I started grad school just before the recession, which is a horrifying thing to both say and experience. I went to school in the Twin Cities and I didn’t have a car, and the thing they don’t tell you about Minneapolis is that it’s uninhabitable for half of the year, so to escape the snow and constant threat of frostbite, I liked to take the bus and then the train to the Mall of America.
If you need concrete proof that we live in a dystopian capitalistic hellscape, go to the Mall of America during a recession. That shit is bleak. But once you have a smoothie and ride a few escalators up and down, it’s actually kind of relaxing.
My friend Maggie and I would hang out at the American Girl Store on Friday nights. We always had the place to ourselves. There’d be one lonely employee braiding a display doll’s hair—in bountiful times, they’d hired three or four hairdressers just for the dolls, but I guess the dolls were cutting back too.
- No one looks this happy at the American Girl doll salon. Well, the doll has the same expression no matter what.
At one point we saw a double stroller facing a wall, and Maggie assumed someone had abandoned actual children.
“Oh my god! Someone left their babies!” she cried. “What is going on in this country?”
The babies were actually display versions of the twin baby doll set that cost one hundred and fifty dollars. Because we teach little girls that having twins is the most magical experience a woman can have. You get to dress up two babies and push a sweet double stroller, who doesn’t want that?
Until you grow up and realize that twins would destroy both your vagina and your life savings.

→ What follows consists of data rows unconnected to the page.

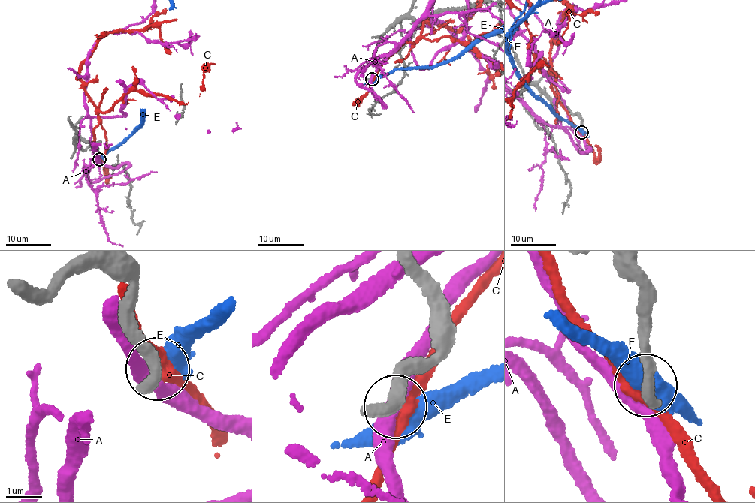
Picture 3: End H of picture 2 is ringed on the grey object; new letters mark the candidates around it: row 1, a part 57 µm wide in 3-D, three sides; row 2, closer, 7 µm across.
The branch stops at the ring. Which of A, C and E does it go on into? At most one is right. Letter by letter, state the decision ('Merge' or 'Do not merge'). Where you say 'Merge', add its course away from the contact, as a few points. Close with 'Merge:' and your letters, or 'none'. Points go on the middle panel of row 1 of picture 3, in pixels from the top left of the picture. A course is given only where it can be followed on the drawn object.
A: Do not merge
C: Merge
E: Do not merge
Merge: C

Maggie would always rail against American Girl dolls for being materialistic and giving little girls unrealistic expectations. She grew up really poor, and not just poor for a grad student. She was below the poverty line. Her family’s phone was the pay phone at the gas station.
So it was understandably offensive to her that the dolls that were supposed to represent the “girls of today” always had fancy clothes and bunk beds and gymnastics equipment and at least one horse.
Even the historical dolls had too much money.
“This doll is supposed to be an immigrant in 1914 and she has a full bedroom set?” I said. “She’s supposed to live in a tenement.”
“Is that like a duplex?” said Maggie.
“My grandma grew up in a tenement. Her family had two rooms and twelve kids,” I said. “She didn’t have a four-poster bed, she had ringworm.”

I was excited to tell Maggie that the new doll for 2009, the first recession-era doll, was going to be a homeless girl named Gwen Thompson.
Maggie was pumped up. She said, “Let’s go the mall right now!”
We went to the American Girl Store, empty as always, like the entire mall, with desperation and pop music leaching from the walls. There is an aquarium underneath the Mall of America—how much money does it take to keep the lights on all night in that thing?
Maggie was very gregarious—she befriended a sniper once, but that’s another tale—and she walked right up to the lone employee, braiding a doll’s hair, and said, “Where’s the homeless doll?”
“She’s not homeless!” hissed the employee.
I should mention the fact that at this very moment, the American Girl Company was getting serious Internet flack about selling a doll for over one hundred dollars that was supposed to be homeless. None of their dolls are ever going to see the inside of a homeless shelter. Not unless Daddy Warbucks starts hanging around.
“Doesn’t she live in her car?” said Maggie.
“She lives in her van, and for only a few days,” said the employee, who I should mention was probably not making enough to buy anything from this store, because capitalist hellscape.

She pointed us towards the doll, and Maggie was dismayed to find that Gwen Thompson lived in a van that by all standards qualified as a camper—the roof was high enough to fit a loft bed, and the side of the van folded out into a nice picnic table, and there was a cute little wardrobe for her accessories, which included a laptop.
She was actually doing very well for a nine-year-old. Her van was more like a tiny house for grade-school hipsters going off the grid. She even had the means for outdoor activities.
Maggie was not happy.
“How did she get a hot air balloon?” she said. “She can’t afford that!”